#### WHAT IS BEING ASKED
What you return should be the lines from the one with "Ho, unser Maat" through the one with "ainsi la décision" in the data below, reproduced exactly with both ends, and no pictures at all.

#### EXCERPTED RECORDS
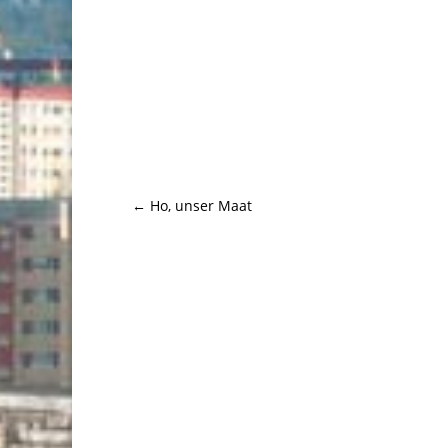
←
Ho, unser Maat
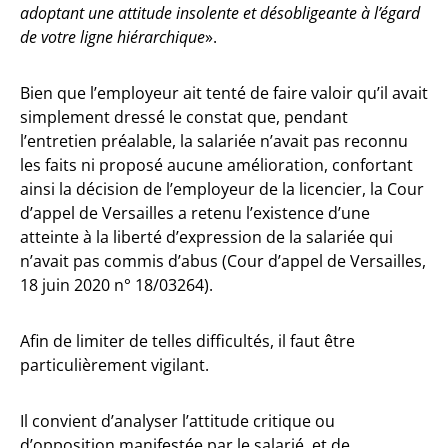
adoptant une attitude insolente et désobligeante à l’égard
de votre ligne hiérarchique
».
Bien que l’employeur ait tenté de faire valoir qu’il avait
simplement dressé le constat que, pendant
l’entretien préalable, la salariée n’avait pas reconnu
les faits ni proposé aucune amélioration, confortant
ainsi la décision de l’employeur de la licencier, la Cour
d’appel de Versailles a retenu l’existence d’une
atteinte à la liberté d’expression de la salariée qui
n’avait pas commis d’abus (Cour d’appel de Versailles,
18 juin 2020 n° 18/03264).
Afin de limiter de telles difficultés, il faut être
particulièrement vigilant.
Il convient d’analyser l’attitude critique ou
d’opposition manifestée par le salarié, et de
--
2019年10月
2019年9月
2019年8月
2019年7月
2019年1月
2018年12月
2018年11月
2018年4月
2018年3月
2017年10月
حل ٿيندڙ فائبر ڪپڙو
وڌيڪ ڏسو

#### EXERCISE ANSWER
Ho, unser Maat
adoptant une attitude insolente et désobligeante à l’égard
de votre ligne hiérarchique
».
Bien que l’employeur ait tenté de faire valoir qu’il avait
simplement dressé le constat que, pendant
l’entretien préalable, la salariée n’avait pas reconnu
les faits ni proposé aucune amélioration, confortant
ainsi la décision de l’employeur de la licencier, la Cour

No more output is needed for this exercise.